Anticommunism has always been a pillar for all far-right movements, from Hitler in Germany to Pinochet in Chile. The intention is to fight all those who propose an alternative to the capitalist system. This still holds true today. Brazil’s far-right president Jair Bolsonaro is bent upon turning Brazil into a “bulwark against communism” in Latin America. The N-VA [the New-Flemish Alliance, the largest party in Belgium] is inspired by the same hatred when it labels the PTB-PVDA “the residual waste of history”, and so are far-right splinter groups among which Schild en Vrienden, that embark on a hunt against leftist student movements such as Comac (PTB/PVDA students). Whether Marxists, defenders of May 68, trade unions or equal rights activists, all are deemed to be enemies and must be brought into line.

A resolution on the past written for the present

Indeed, the resolution does not just rewrite history, it also calls for the obliteration of all traces of real history and the creation of a new “shared culture of remembrance”. It is not just about condemning communism in its entirety in the past, it is also about preventing today’s emergence of any left-wing force that would challenge the system.

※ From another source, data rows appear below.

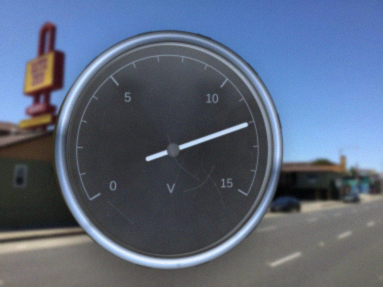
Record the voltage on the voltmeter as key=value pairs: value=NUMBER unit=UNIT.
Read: value=12 unit=V
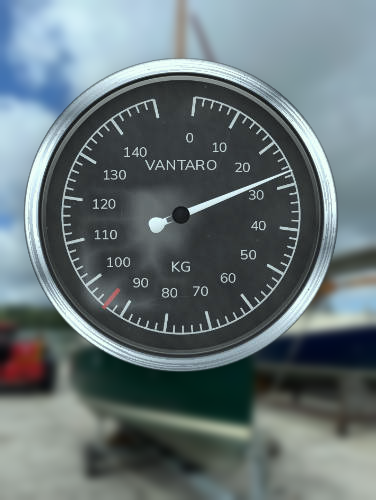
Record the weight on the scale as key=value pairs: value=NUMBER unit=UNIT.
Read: value=27 unit=kg
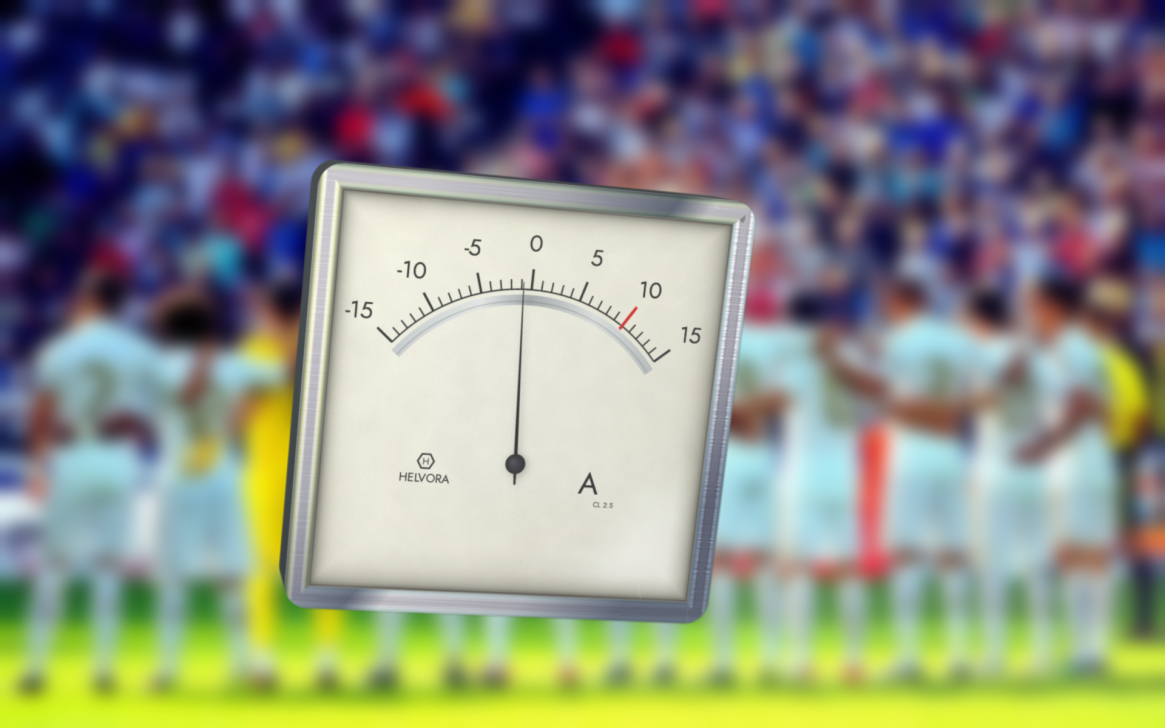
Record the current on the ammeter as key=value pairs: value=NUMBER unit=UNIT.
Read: value=-1 unit=A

In order to achieve its goal, the resolution goes so far as to effectively call for the destruction of historical monuments celebrating, among others, the contribution of the Red Army to the victory against fascism, to rewrite history courses to rid them of aspects that would be deemed too positive toward past communist regimes, to rename streets, to forbid the sale of items carrying communist symbols...

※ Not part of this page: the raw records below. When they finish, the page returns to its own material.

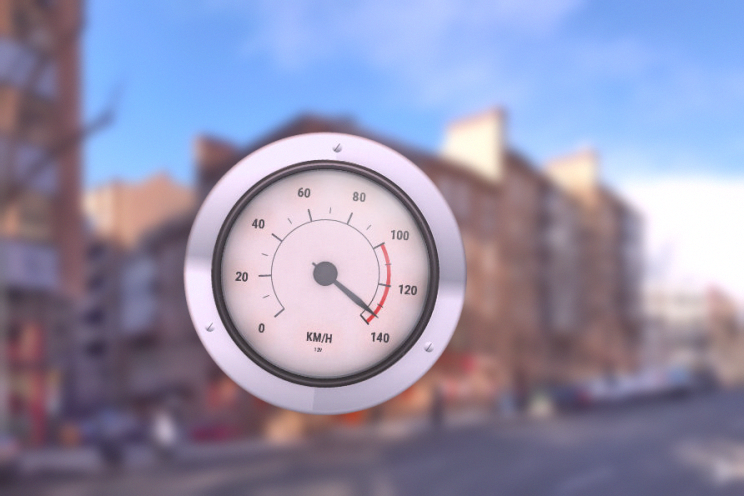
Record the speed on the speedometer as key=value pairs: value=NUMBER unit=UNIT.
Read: value=135 unit=km/h
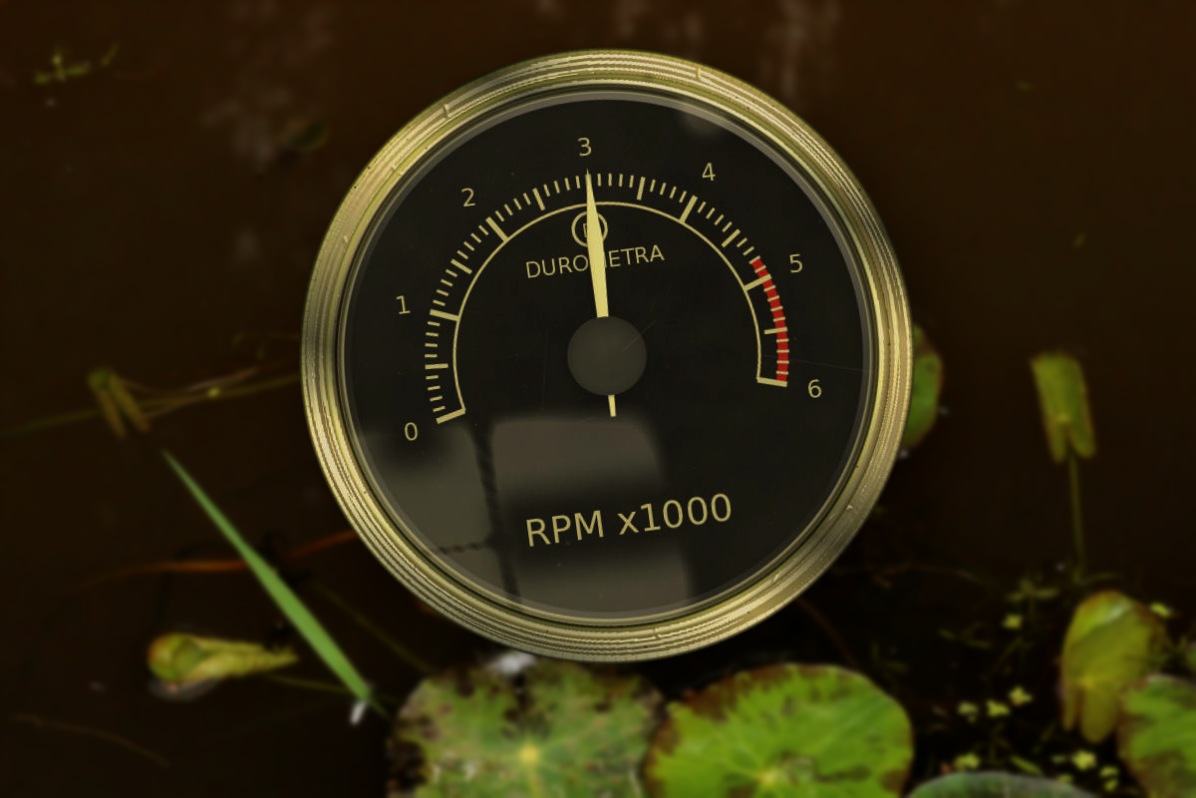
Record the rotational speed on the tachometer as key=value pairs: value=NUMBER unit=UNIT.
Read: value=3000 unit=rpm
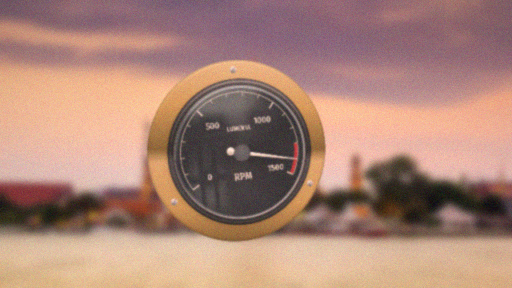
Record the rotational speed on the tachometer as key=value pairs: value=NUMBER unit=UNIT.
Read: value=1400 unit=rpm
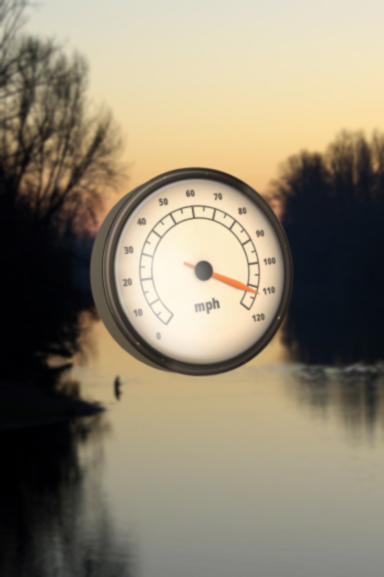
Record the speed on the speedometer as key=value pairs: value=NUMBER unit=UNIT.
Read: value=112.5 unit=mph
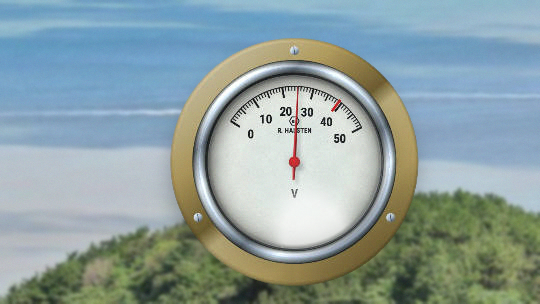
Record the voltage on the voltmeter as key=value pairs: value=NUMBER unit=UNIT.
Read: value=25 unit=V
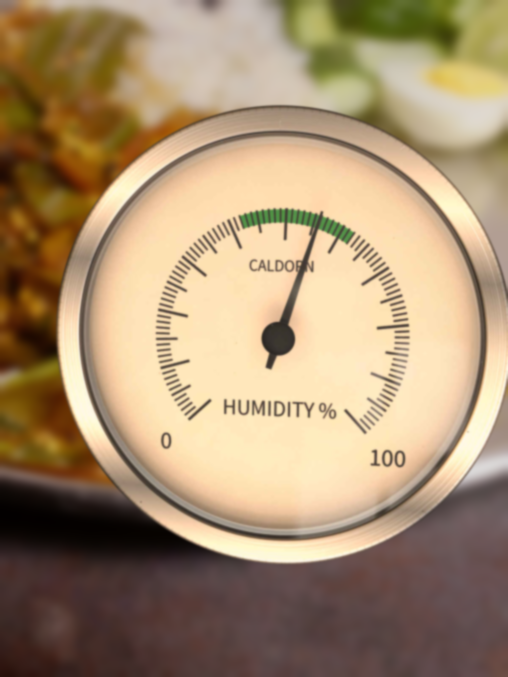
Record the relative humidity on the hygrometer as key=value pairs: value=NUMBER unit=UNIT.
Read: value=56 unit=%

This resolution contains yet another element whose gravity cannot be ignored; in the name of “democracy”, it legitimizes the totally antidemocratic ban on communist organisations that is underway in certain EU member states and paves the way for an intensification and a generalisation of this trend. In countries where such laws are in place, communist parties and organisations are assimilated to neo-Nazi forces, even though they are their foremost and staunchest adversaries. Unsurprisingly, it is often the same countries that openly rehabilitate fascist war criminals and present them as valiant national liberators.

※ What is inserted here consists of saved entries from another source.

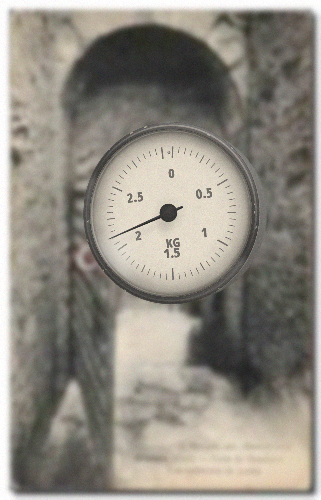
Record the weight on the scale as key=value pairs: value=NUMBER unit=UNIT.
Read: value=2.1 unit=kg
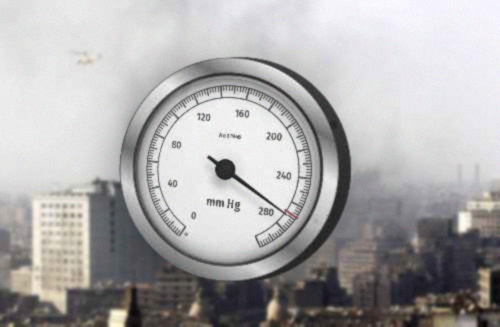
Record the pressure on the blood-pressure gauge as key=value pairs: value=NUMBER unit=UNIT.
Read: value=270 unit=mmHg
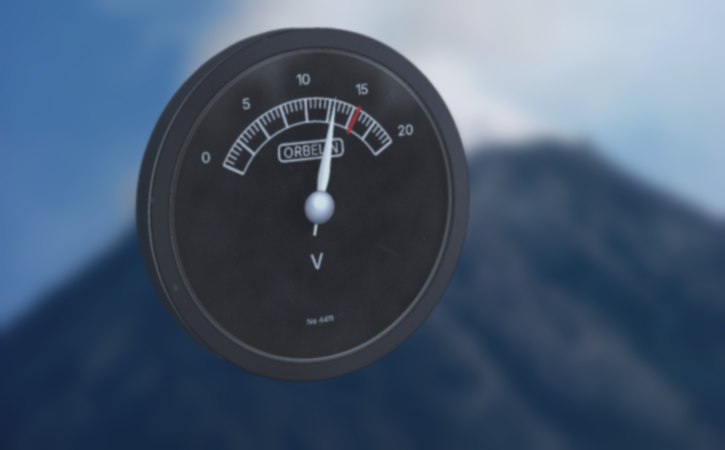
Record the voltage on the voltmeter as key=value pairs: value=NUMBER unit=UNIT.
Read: value=12.5 unit=V
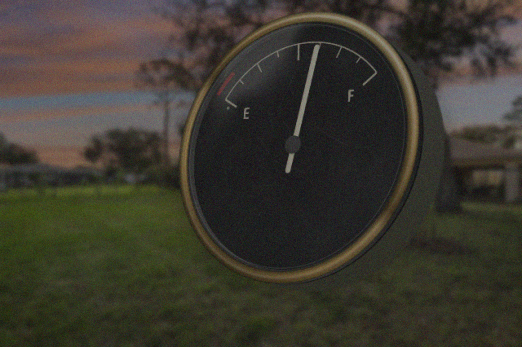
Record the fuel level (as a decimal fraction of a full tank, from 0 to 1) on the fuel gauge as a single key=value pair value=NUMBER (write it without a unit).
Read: value=0.625
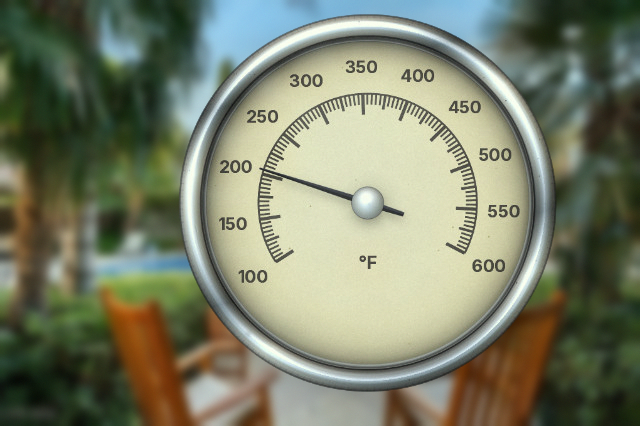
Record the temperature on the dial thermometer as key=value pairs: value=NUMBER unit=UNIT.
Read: value=205 unit=°F
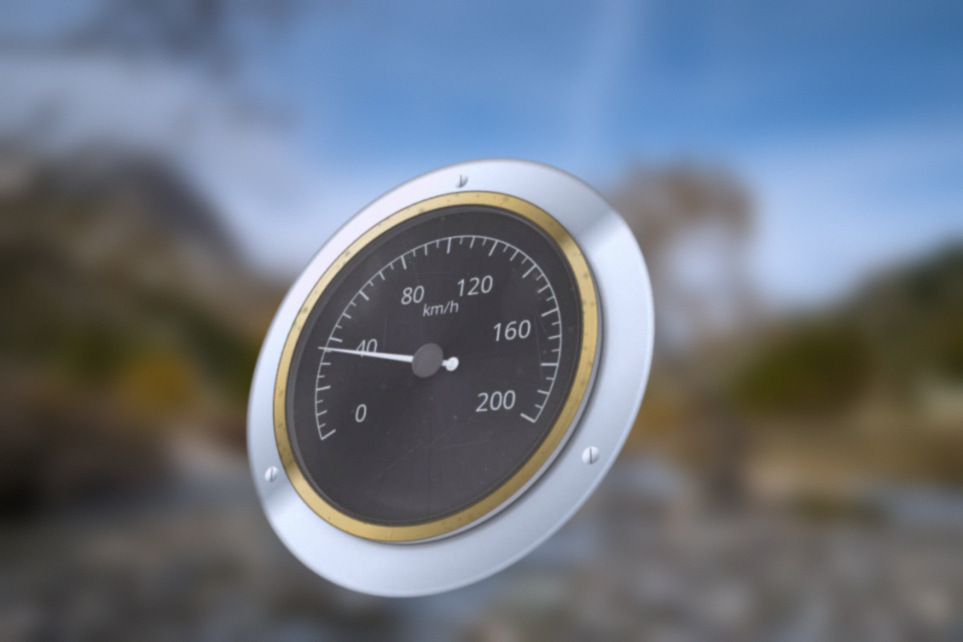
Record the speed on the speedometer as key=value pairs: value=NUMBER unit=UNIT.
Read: value=35 unit=km/h
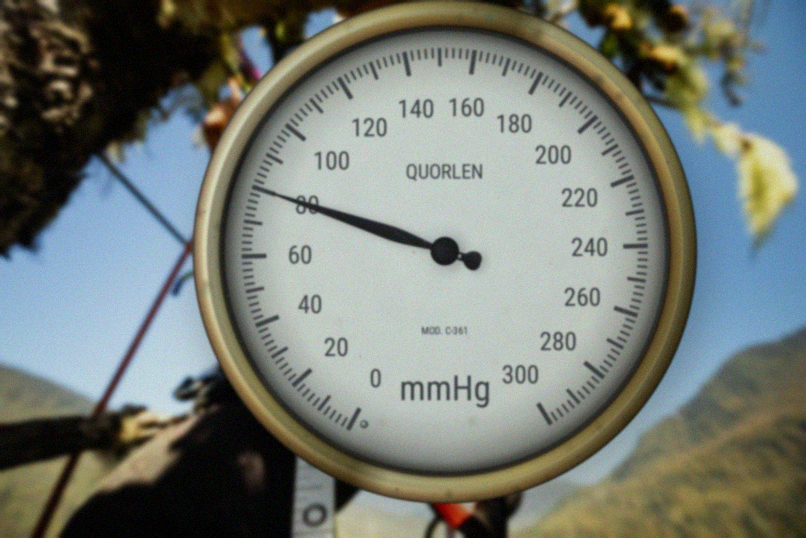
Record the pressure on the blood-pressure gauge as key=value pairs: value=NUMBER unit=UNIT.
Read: value=80 unit=mmHg
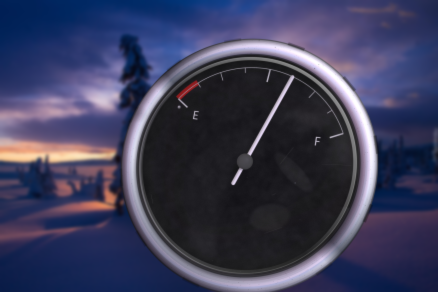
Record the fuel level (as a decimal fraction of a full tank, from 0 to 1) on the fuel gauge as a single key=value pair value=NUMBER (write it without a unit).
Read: value=0.625
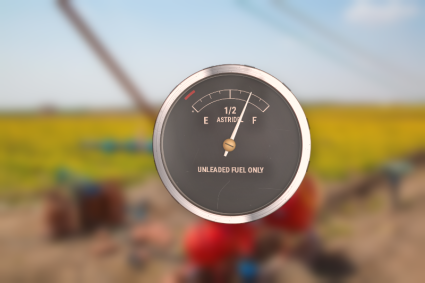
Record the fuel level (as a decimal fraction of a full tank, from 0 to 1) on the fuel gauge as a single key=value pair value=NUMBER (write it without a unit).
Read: value=0.75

Finally, the resolution goes as far as to stipulate that a new civilizing mission be carried out by the European Union. The latter should “safeguard and promote” democracy, within as well as outside the boundaries of its territory. The very same rationale has been at the basis of Western military intervention all over the world. It was also in the name of this civilizing mission that colonial crimes were perpetrated. Would the European Union grant itself the right to intervene anywhere in the world, militarily if necessary, in the name of “democracy”?

If we consider this in the context of the rise of the far-right and fascism throughout Europe, then, in reality, this resolution, apart from being a sheer falsification of history, is especially dangerous from a political point of view. It must be understood in the context of the process of normalization of fascism and fascization in our countries. The PTB-PVDA has of course voted against this text and will continue the figth against fascization, both in Belgium and in Europe.